As each reached his fifteenth or sixteenth birthday, Jack applied for a new Social Security number in that name.

Jack pulled out a pen and opened the composition book.

"Okay. This one's John D'Attilio. He'd have been sixteen next month. I've got Eddy working on the documents. The Hoboken drop is going to be his home address, so he'll be writing to the SSA office in Trenton. Let's make this a good one."

Since the Social Security Act allowed someone under eighteen to apply for a Social Security number through the mail, Jack took full advantage of it. Over the years, he and Abe had composed a series of letters from various kids. Abe had a real knack for sounding like a reluctant teenager forced into applying for a Social Security number because his inconsiderate parents wanted him to ruin his summer by getting a dumb job.

It took them about ten minutes to come up with a vernacular, handwritten request; Jack made a point of crossing out a word here and there along the way.

The application required certified copies of the birth certificate, which Jack already had, and a school ID, which Ernie would provide. Then he'd put them all together and send the package off to Trenton. In a month or so, John D'Attilio would be issued a bona fide Social Security number, and added to the Social Security Administration's computers: another American cow branded and allowed to join the taxpaying herd.
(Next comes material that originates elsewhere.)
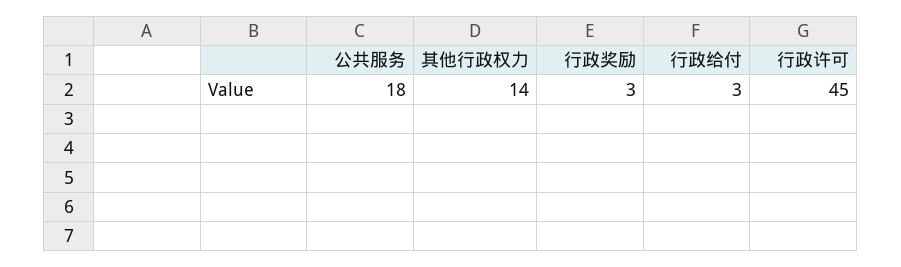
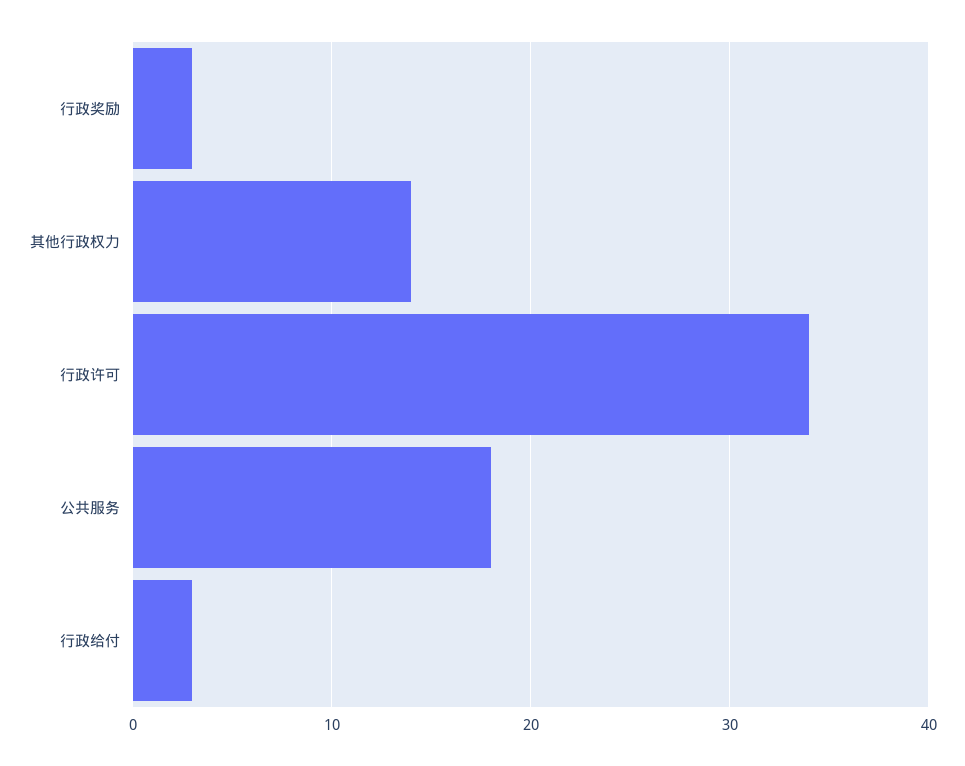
行政许可: 45 -> 34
"How many times have we done this now?" Abe said.

"Eight, I think."

After Jack Connery had been spun off from Abe's Amex, Jack had added two additional cardholders—Jack Andrissi and John Bender—to the Connery MasterCard. A year and a half later, various banks and Amex were wooing Andrissi and Bender with pre-approved offers.

He'd then spun off Andrissi and Bender and abandoned Connery. A new identity was added to each of the Andrissi and Bender cards. And so it went, an ongoing process of creating new identities and discarding old ones, leaving an increasingly attenuated, protracted maze that—Jack hoped—would be impossible to follow.

"Kind of morbid," Abe said. "And such a megillah."

Jack sighed. "I know about the morbid part—but I mean, I could be the only one in the world who's given one thought to some of these kids since the day they died—since the day they were born, maybe. They're almost like real family to me. And, in a sense, this gives them back some sort of life."